Each lycopene-containing food has different amounts of trans or cis lycopene. As opposed to the red tomato, the tangerine tomatoes have about 95 percent of their lycopene in the bent, cis form. Schwartz and his team recently published results of a study demonstrating that compared to traditional red tomatoes, participants who ate tangerine tomatoes absorbed approximately 8 times more lycopene.
Regardless of the molecule's shape, cooking tomatoes can help make lycopene more bioavailable, meaning it can easily be taken up into the body’s cells. Lycopene is stored inside the cells and heat breaks down the cell walls.
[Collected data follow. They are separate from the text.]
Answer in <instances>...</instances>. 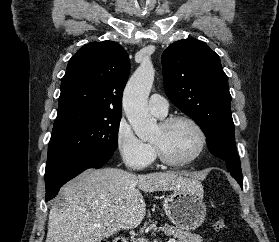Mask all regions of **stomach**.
Returning a JSON list of instances; mask_svg holds the SVG:
<instances>
[{"label":"stomach","instance_id":"stomach-1","mask_svg":"<svg viewBox=\"0 0 279 242\" xmlns=\"http://www.w3.org/2000/svg\"><path fill=\"white\" fill-rule=\"evenodd\" d=\"M163 208L176 227L186 231L197 229L204 222L207 211L201 185L198 189L175 190L166 195Z\"/></svg>","mask_w":279,"mask_h":242}]
</instances>
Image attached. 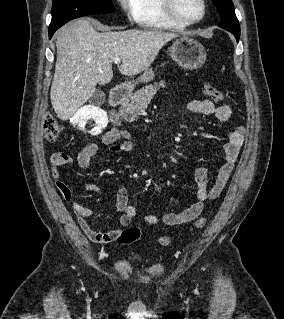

This releases lycopene and other carotenoids, allowing them to be more easily absorbed by the body, explains Schwartz.
And tomatoes cooked for a long time with added fat, says Schwartz, such as in tomato sauce, contain rich sources of bioavailable lycopene,
More important than molecule shape, according to Schwartz, is the co-consumption of fat. “If you don’t have that lipid present, then carotenoids are not efficiently absorbed and can be passed right through the intestine.” Although the exact ratio of lycopene to fat is unknown, Schwartz explains that it must be consumed at the same meal.
“For example, when you have a salad with tomatoes… if you use a full fat salad dressing, we know that will dramatically effect the absorption of carotenoids relative to say a dressing that has no fat. Sometimes, as much as five-to seven-fold. It’s really amazing.”
Consuming high amounts of foods containing lycopene is currently under study for its role in lowering prostate cancer risk, along with several other cancers. AICR’s latest Continuous Update Project report on prostate cancer found the evidence was too inconsistent to make a conclusion. Further research is underway.